而祁容看著奚勍的背影,方才笑容驀然凝住,盯住那在視線裡漸漸變得輕飄透明的身影,半虛半幻間,好像下刻就要蒸發在空氣裡……
他瞳孔一震,蒼白的雪容上頓時佈滿驚慌之色,彷彿怕她會徹底消失般,一隻手努力的朝那方向伸去。
“怎麼了?!”
奚勍從陽光充裕的外間走回來,看到祁容伸手,忙將瓷杯放在小几上,坐到床邊。
猶如取暖般,祁容緊緊攥住奚勍的手不肯放開,感覺到那是真實的,是真實的溫度,才緊張澀痛地開口:“勍兒……別離開我……”
奚勍微微一愣,以為他昏迷一天一夜,神智還沒完全恢復,故淺笑著撫上他臉頰,輕如蝶翼般在那唇瓣潤下一吻,語調似帶哄勸地道:“我在這兒呢,不會走,不會離開你……”
這刻祁容才意識到,原來剛剛,只是自己的一場錯覺。
☆、信念
奚勍將瓷杯遞去,看到他幹薄的唇潤過水後,泛動一層美麗的玫紅色澤,整個人此時看去,才稍顯得有些氣色。
接著奚勍眸光瞥向別處,卻是一臉心事重重。
“有件事情,我要跟你說……”那聲音低細,好像怕吵著他般。
祁容的頭腦已漸漸恢復清明,聽到奚勍突兀一句,便沉默不語地將目光移駐在她臉上。
奚勍開口道:“你身中蠱毒的事,風師父已經告訴我了……”
祁容面色不變,不過內心深層卻掀起一陣驚濤波瀾,但轉念想起是風墨北所說,心情不禁又平復下來。

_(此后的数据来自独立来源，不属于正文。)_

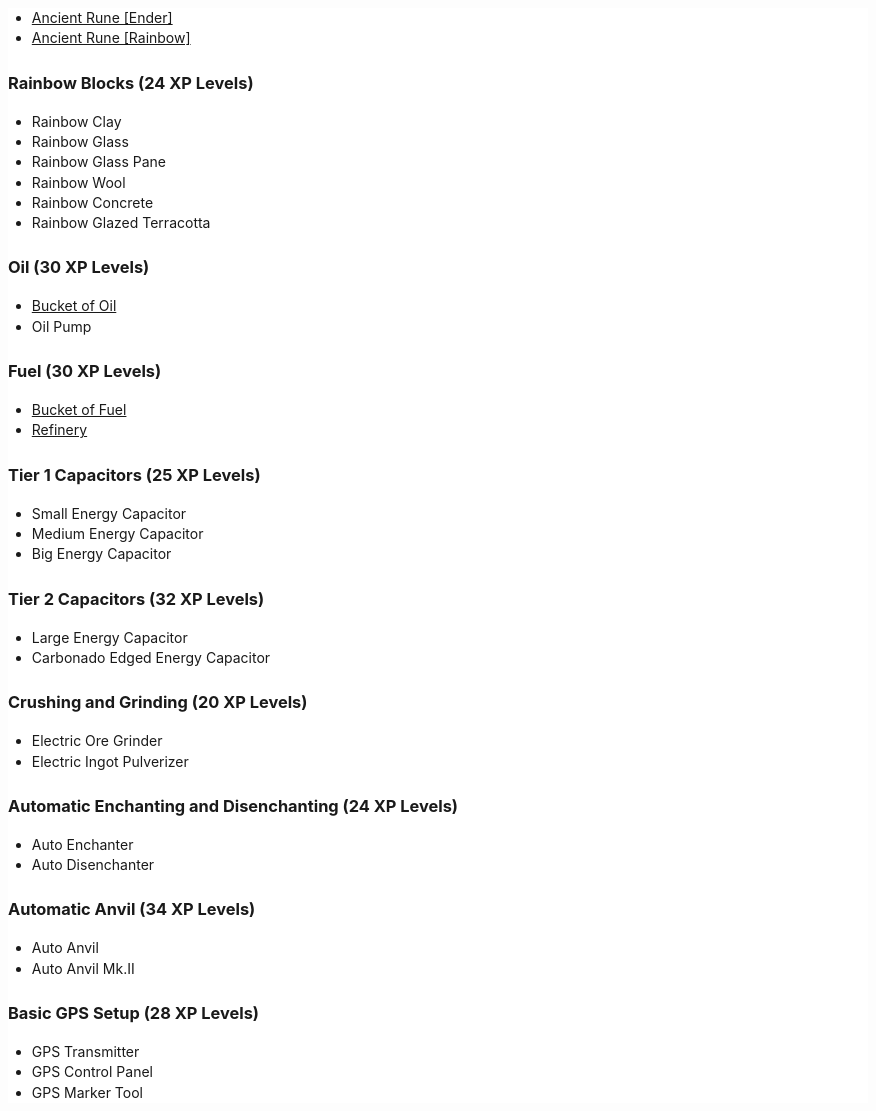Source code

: * [Ancient Rune \[Ender\]](magical-items.md#ancient-rune-ender)
* [Ancient Rune \[Rainbow\]](magical-items.md#ancient-rune-rainbow)

### Rainbow Blocks (24 XP Levels)

* Rainbow Clay
* Rainbow Glass
* Rainbow Glass Pane
* Rainbow Wool
* Rainbow Concrete
* Rainbow Glazed Terracotta

### Oil (30 XP Levels)

* [Bucket of Oil](resources/valuables-and-misc.md#bucket-of-oil)
* Oil Pump

### Fuel (30 XP Levels)

* [Bucket of Fuel](resources/valuables-and-misc.md#bucket-of-fuel)
* [Refinery](energy-and-electricity.md#refinery)

### Tier 1 Capacitors (25 XP Levels)

* Small Energy Capacitor
* Medium Energy Capacitor
* Big Energy Capacitor

### Tier 2 Capacitors (32 XP Levels)

* Large Energy Capacitor
* Carbonado Edged Energy Capacitor

### Crushing and Grinding (20 XP Levels)

* Electric Ore Grinder
* Electric Ingot Pulverizer

### Automatic Enchanting and Disenchanting (24 XP Levels)

* Auto Enchanter
* Auto Disenchanter

### Automatic Anvil (34 XP Levels)

* Auto Anvil
* Auto Anvil Mk.II

### Basic GPS Setup (28 XP Levels)

* GPS Transmitter
* GPS Control Panel
* GPS Marker Tool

前夜蠱毒疾發,使他咯血不止,而當時奚勍就在身旁,只怕想瞞也瞞不住了。不過現在看奚勍的態度,顯然風墨北只把話撥開一層薄面,最深處的秘密還不知曉。
“是嗎……”祁容隨即慘然一笑,“那你會不會怪我,如此殘軀病體,註定命不久矣,最後,還要把你牽累……”
柔白的手指抵在他唇邊,奚勍感覺到那氣息依然虛弱,沒有絮言,直接道出心中想法:“何謂註定?我偏就不信,也絕不會讓你有事!”
她一語落下,宛若金石之音,亦代表心意已決,面衝祁容道:“所以這次我要前往絕峰山,為你取得芙靈之果。”
祁容頓感意外震撼,那傳說盛開於雪巔峰頂的珍物,早聽聞可醫百病解百毒,但究竟存在世間卻尚屬未知。
“不可。”豈料祁容卻當即反對她的決定,“北疆路途遙遠,人煙稀少,況且此山長年積雪,更是危險難測,我怎麼可能讓你一個人去!”
奚勍見他因心急而微微發喘,眸底暖霧瀰漫,可惜儘管如此,也未能減去心中半分堅持:“你我同為夫妻,生死相依,為你,我甘願走這一趟。因為只有芙靈之果,才能救你的命。”
祁容與奚勍直直對視,沉暗的眸被那冰冽如鏡的目光照得澈亮,一時又彷彿刺傷心底某處最隱晦的地方。
為自己,她是如此盡心盡力,然而血海深仇——
卻不得不報!
祁容驟然移眼,只覺內心像被九爪撓痕,悲不可訴,痛難言喻。
而奚勍倔強的性格他是知道的,一旦心意已決就很難勸動,所以久久之後,他音量極低道:“那我派人隨你同行。”
奚勍似早料到他會這麼說,平靜拒絕道:“不必了,絕峰山寒冷險峭,想要徘徊久留,若非功力深厚者恐怕難以承受,對我來講,那些人最後反倒成了累贅。”